Его глаза потемнели, когда он потащил меня в лифт и крепко прижал к себе, так что он мог обхватить обеими руками мои бедра в сокрушающем объятии.
— Поговори со мной так ещё раз, Topolina, и я напомню тебе прямо здесь, в этом лифте, где любой из твоих соседей сможет увидеть, что именно происходит, когда ты проявляешь ко мне неуважение.
Я вздрогнула от похоти, хотя гнев все еще струился сквозь меня.
— Тогда уважай меня настолько, чтобы рассказать мне правду обо всем, что произошло. У меня такое чувство, будто я не понимаю событий своей жизни, хотя проживаю ее.
Его суровое выражение лица не смягчилось, но выразительные глаза засияли гордостью и нежностью.
— Всегда такая храбрая, маленькая мышка, противостоящая существам более могущественным, чем ты, в джунглях. Такая смелая и красивая. — Он наклонился, чтобы прикоснуться к моим губам мягким, почти трепещущим поцелуем, а затем отстранился, чтобы я могла видеть его глаза, и продолжил. — Я хотел рассказать тебе все о Юрском побережье, но ты убежала от меня, поскольку, похоже, ты склонна так делать. Если ты покажешь мне свой дом и пообещаешь больше не сбегать, я обещаю сказать тебе правду.
— Всю правду? — Я подозрительно нажал.
Его губы микроскопически дернулись в сторону, маленький жест выдавал его веселье.
— Полная правда и ничего кроме, моя красавица.
— Идёт, — Я решительно отступила от его объятий и протянула руку для пожатия.
Еще одно движение губ, на этот раз почти полная улыбка.
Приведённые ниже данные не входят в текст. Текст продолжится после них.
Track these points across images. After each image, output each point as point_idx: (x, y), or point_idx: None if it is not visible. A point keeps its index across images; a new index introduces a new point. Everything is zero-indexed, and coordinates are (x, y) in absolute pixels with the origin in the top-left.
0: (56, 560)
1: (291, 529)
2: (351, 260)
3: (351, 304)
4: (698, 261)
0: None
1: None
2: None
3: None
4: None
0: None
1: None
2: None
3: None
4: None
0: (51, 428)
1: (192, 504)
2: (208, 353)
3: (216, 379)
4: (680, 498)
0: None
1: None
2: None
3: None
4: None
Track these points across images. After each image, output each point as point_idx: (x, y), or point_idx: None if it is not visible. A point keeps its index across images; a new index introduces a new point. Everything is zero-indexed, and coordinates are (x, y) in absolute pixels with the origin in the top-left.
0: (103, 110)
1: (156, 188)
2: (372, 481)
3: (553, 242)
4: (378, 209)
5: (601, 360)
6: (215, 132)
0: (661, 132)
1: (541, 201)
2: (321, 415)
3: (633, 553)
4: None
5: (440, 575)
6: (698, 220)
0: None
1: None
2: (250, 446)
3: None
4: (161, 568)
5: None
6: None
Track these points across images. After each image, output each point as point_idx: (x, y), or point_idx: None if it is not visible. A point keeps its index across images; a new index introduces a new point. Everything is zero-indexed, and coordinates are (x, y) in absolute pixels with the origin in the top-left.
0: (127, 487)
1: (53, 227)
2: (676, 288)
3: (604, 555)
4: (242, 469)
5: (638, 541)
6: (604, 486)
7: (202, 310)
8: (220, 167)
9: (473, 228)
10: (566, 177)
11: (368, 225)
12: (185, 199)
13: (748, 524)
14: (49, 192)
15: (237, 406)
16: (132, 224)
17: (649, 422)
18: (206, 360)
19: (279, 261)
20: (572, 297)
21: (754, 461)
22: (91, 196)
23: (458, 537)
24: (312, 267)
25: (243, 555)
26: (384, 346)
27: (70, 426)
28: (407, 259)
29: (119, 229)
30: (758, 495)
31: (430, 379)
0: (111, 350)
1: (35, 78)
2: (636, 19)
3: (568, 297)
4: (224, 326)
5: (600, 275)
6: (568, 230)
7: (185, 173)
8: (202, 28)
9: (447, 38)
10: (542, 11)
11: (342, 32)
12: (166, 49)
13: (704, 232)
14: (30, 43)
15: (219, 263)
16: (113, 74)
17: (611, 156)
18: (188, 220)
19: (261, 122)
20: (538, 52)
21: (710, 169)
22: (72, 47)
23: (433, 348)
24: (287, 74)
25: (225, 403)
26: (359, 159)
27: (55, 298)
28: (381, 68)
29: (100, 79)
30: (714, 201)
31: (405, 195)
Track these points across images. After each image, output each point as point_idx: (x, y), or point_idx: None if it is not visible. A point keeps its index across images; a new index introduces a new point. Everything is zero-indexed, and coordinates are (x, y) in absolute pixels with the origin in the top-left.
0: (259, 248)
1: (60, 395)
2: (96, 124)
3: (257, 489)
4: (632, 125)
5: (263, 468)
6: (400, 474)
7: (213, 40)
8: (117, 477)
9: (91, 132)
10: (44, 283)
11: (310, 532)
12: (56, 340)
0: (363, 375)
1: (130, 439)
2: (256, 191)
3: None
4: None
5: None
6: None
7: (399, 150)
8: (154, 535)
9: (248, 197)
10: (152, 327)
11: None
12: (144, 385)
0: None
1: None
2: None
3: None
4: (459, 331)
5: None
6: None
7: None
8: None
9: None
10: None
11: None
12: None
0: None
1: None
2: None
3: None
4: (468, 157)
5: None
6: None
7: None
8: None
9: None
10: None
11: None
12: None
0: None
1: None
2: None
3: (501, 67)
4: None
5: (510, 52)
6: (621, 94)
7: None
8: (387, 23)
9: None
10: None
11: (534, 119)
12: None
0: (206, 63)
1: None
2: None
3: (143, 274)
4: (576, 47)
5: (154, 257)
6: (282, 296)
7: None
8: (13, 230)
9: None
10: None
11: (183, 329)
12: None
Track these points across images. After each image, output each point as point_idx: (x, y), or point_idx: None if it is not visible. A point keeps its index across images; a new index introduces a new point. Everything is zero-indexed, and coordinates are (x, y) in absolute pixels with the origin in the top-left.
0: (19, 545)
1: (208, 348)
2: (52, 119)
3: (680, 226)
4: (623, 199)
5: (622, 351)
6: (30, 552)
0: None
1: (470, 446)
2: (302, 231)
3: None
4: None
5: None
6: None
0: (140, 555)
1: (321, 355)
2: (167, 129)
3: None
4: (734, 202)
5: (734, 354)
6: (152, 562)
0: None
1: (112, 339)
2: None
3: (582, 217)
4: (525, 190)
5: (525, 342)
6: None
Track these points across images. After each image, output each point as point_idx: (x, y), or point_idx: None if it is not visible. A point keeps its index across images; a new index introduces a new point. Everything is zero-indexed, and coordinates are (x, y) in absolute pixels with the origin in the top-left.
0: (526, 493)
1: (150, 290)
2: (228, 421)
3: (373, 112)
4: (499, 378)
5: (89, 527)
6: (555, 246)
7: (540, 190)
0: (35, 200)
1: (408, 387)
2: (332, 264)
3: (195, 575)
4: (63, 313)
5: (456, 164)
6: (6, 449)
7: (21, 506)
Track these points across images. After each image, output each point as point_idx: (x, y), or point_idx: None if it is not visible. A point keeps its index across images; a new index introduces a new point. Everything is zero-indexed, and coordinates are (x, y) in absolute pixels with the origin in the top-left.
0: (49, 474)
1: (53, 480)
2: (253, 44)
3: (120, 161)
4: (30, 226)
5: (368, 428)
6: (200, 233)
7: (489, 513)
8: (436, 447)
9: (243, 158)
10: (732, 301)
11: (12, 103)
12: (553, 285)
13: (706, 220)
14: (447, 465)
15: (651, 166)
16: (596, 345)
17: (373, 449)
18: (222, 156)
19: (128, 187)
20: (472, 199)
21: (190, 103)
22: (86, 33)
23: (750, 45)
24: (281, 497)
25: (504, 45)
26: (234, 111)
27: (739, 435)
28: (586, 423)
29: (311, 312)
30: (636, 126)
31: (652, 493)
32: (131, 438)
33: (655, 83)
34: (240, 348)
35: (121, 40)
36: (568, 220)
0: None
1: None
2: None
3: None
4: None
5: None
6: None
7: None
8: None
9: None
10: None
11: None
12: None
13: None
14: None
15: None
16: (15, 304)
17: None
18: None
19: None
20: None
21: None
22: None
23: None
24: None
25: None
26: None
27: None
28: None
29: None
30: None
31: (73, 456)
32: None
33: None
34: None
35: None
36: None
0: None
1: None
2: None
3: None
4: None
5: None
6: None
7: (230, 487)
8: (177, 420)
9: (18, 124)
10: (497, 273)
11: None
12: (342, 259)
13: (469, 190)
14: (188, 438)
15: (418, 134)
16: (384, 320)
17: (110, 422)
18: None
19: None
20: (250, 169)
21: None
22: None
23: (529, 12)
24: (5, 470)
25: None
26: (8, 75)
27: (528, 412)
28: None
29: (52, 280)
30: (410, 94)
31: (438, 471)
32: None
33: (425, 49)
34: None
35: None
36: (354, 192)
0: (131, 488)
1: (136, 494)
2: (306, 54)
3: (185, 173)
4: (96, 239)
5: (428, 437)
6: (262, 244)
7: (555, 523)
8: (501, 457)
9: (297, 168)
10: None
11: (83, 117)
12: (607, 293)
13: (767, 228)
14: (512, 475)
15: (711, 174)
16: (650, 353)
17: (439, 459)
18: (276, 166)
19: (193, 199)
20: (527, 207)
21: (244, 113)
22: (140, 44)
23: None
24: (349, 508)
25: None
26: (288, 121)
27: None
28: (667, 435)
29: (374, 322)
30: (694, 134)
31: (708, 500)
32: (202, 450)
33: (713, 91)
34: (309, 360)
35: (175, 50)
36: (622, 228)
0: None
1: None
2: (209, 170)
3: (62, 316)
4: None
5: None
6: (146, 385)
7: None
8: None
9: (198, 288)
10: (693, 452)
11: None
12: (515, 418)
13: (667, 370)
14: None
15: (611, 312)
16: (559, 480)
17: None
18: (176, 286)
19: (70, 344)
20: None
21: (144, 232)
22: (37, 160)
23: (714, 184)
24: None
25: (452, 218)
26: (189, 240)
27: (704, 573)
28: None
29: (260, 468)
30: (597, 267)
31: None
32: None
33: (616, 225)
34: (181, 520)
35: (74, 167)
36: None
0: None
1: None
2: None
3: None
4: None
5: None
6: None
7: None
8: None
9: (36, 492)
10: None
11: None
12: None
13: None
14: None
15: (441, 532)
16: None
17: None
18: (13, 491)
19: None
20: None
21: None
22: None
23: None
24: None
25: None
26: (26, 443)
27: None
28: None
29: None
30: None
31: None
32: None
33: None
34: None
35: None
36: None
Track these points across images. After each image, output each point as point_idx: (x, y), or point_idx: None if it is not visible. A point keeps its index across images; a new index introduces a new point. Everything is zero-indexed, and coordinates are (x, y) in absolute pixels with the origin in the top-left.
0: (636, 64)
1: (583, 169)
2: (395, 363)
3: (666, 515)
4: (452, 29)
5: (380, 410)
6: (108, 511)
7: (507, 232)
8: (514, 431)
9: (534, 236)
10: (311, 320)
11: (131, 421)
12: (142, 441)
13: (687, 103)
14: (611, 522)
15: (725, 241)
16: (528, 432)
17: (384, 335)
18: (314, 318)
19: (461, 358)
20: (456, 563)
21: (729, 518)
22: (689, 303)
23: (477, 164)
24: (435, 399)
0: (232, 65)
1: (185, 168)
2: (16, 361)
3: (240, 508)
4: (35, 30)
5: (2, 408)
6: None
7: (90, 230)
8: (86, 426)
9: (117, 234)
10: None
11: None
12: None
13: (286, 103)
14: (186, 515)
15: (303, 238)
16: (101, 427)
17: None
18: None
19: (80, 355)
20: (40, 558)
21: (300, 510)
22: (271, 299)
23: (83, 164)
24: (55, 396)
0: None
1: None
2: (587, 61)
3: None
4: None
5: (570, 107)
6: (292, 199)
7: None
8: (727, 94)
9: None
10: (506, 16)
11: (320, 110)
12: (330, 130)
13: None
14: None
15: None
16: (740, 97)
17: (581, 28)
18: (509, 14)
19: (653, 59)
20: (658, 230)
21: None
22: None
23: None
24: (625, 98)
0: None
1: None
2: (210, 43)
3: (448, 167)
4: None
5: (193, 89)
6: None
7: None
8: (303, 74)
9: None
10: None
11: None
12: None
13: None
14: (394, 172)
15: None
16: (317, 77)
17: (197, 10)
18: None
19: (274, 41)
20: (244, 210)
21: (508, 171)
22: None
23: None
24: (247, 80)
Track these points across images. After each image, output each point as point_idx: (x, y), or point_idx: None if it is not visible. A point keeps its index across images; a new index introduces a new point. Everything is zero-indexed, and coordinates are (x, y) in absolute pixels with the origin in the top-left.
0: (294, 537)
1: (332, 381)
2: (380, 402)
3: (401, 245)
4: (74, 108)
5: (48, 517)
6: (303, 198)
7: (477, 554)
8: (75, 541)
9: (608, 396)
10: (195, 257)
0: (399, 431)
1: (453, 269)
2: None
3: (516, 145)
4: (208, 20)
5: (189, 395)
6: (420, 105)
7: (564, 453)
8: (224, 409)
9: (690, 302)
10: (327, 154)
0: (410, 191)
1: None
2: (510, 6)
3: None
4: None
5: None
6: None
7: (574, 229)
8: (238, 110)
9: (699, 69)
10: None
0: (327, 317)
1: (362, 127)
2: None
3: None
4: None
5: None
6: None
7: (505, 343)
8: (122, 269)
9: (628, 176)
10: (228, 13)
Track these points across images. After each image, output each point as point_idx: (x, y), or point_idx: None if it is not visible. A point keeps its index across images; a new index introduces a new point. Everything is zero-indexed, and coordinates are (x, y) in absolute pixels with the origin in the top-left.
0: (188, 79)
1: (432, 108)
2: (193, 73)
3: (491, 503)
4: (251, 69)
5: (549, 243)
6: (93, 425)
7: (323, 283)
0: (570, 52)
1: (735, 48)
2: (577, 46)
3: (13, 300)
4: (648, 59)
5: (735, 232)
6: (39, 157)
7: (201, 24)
Он сжал свою большую, изношенную руку в моей и провел большим пальцем по нежной коже моего запястья. Когда я подошла к нему, на осторожное расстояние между нами, чтобы я могла сосредоточить свои мысли, он не пытался нарушить его, и я ценила его сдержанность больше, чем могла сказать.
Мне было странно знать, что Александр увидит мой дом. Это было мое счастливое место, собрание комнат, в которых ярко отражались все многогранные стороны моей души. Я жила в этом здании, потому что оно было довоенной исторической достопримечательностью Нью-Йорка, а роскошный вестибюль из карамельного мрамора и завитки из дерева напомнили мне Перл-холл. Сама квартира была насыщена яркими цветами, гостиная была цвета моего любимого итальянского вина, книжные шкафы, отделявшие это основное пространство от офиса позади него, представляли собой толстые черные конструкции, заполненные книгами, реликвиями из дома моего детства в Неаполе и фотографиями жизни моей семьи с момента переезда в Нью-Йорк. На стенах висело несколько картин Жизель, а в коридоре, ведущем обратно на кухню, стояли некоторые из моих любимых портретов в рамках из модных разворотов, для которых я снималась. На моем кухонном острове всегда был глиняный кувшин с вином, наполненный до краев, традиция, зародившаяся много лет назад в мамином доме, и мольберт, установленный у маленьких французских дверей, которые Жизель использовала для создания своих шедевров. Там стояла незавершенная картина, изображающая женщину, связанную в стиле шибари прядями собственных волос.
Это было пространство столь же интимное, как и внутренняя часть моего сердца, и меня откровенно встревожило то, что Александр и его острые глаза-скальпели имели доступ ко всему этому.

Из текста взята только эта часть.